Let’s put aside what the FAR actually says for a moment and look at the reality of accounts payable.
Jill the subcontractor bills you on March 8th for services for February with an invoice she has marked as February 28th. Not an uncommon practice given Jill’s requirements to comply with GAAP and match revenue to expenses. She could make some journal entries and there are actually a couple of expensive accounting packages that handle this automatically, but it is just easer to date the invoice for February.
When you get Jill’s invoice on March 8th you need to enter it into your accounts payable (assuming there are no problems with the invoice). If you have not closed your books and billed the government you will probably enter the invoice for the date Jill used, February 28th, and include it in your billing.
Depending on how your AP reports are set up (by reporting period or by invoice date) your AP reports may already show Jill’s invoice on the 30-60 day range (although this varies among software programs).
Let’s say it shows it as current and there is no problem.
You bill the government for Jill’s work on March 15th after going through the extensive billing procedures DCAA demanded you institute.
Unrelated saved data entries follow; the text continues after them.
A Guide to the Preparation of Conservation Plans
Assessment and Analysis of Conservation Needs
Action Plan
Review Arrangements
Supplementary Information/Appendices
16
Simple fact – If everything goes well the government does not have to pay you for thirty days. Come April 15th when the government may pay you, Jill’s invoice is recorded as 45 days old and is actually 37 days old.
To any DCAA auditor who responds by saying that they ordinarily pay in less than 30 days, I respond with “Ordinarily, what a great term! Is that what they meant in the FAR?”
The very reason why small business contractors are allowed to bill costs on an accrued basis (billing for Jill’s work before you actually pay her) is because the government recognizes the cash flow issues involved in government contracting. Apparently many of these enlightened government employees are not working at DCAA. Most contracts actually have clauses that require payment within 15 or 30 days AFTER the government pays.
Another piece of information about DCAA that I remind my clients about is the assurance that the vast majority of DCAA auditors have never spent a day doing what a contractor does. They have never run a payroll, never invoiced anyone, and never managed accounts payable.
This lack of practical experience on the auditor’s part means you should take responsibility and educate them on the issue. Feel free to provide them with a copy of this article. Tell them they can even call me.
The FAR says “Ordinarily” not “absolutely”. The regulation acknowledges that the 30 days is not an absolute. I have responded to this with DCAA with a couple of different approaches:
- I point them out to the extensive polices and procedures that monitor subcontractor prompt payment and methods of monthly review to insure compliance. My book has a couple of sections and examples in accounts payable, monthly reporting, and invoicing.
- After I check the numbers (ALWAYS CHECK THE NUMBERS FIRST), I point out that the word “ordinarily” infers an average or a mode. The contractor’s AP average is _______ and/or the mode is ________.
- As to DCAA’s demands for instant turnaround, this arises out of their position that invoice review is not an audit and their own polices that provides only five days to reject an invoice. Rejecting an invoice is a pain, although not as great as it was, and DCAA likes to avoid this paperwork so they use the request to stop the clock on the five days. This is something you can remind them of when they make the request. Give it to them quickly and remind them of the deadline.